▸ **Written task**: Tally the lines in the rows below that contain the string "province", treating case as significant. Give only the number.

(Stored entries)
--------

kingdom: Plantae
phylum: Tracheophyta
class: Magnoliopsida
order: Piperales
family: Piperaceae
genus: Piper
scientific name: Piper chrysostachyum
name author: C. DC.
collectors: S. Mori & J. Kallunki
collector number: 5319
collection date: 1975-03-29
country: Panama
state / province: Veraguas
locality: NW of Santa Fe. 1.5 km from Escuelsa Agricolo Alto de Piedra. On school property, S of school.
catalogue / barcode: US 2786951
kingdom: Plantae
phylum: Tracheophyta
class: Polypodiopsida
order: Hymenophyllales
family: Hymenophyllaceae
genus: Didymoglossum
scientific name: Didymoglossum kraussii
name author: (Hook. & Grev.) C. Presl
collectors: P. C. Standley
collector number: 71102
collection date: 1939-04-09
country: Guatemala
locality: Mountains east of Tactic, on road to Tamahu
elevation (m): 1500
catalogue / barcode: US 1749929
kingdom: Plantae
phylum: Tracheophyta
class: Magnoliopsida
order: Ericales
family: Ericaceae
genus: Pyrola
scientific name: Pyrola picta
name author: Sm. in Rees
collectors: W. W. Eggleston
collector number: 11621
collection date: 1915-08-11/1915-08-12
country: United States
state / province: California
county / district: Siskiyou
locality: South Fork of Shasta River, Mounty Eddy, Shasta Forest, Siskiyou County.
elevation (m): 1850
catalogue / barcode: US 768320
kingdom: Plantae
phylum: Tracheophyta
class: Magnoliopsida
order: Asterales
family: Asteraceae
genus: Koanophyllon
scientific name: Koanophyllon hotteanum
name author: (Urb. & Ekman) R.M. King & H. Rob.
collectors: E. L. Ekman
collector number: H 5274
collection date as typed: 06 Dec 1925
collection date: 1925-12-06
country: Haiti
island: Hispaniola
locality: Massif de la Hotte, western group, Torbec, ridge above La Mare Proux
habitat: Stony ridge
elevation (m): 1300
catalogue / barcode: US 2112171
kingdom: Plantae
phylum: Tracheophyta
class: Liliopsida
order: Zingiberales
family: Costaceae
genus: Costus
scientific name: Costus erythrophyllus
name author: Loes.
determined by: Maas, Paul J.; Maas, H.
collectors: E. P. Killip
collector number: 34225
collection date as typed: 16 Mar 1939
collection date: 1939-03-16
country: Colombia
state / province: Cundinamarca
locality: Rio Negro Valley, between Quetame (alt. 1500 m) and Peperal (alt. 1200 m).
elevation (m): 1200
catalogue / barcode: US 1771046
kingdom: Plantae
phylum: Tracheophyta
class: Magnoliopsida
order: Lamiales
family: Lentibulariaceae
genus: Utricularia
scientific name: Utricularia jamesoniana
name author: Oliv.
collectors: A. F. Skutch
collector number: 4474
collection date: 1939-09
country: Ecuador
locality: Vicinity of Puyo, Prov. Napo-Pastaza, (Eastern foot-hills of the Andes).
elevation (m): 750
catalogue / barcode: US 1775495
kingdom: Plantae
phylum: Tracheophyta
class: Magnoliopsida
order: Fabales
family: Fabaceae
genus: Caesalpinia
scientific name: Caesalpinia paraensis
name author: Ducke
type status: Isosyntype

--------

▸ **The response**: 3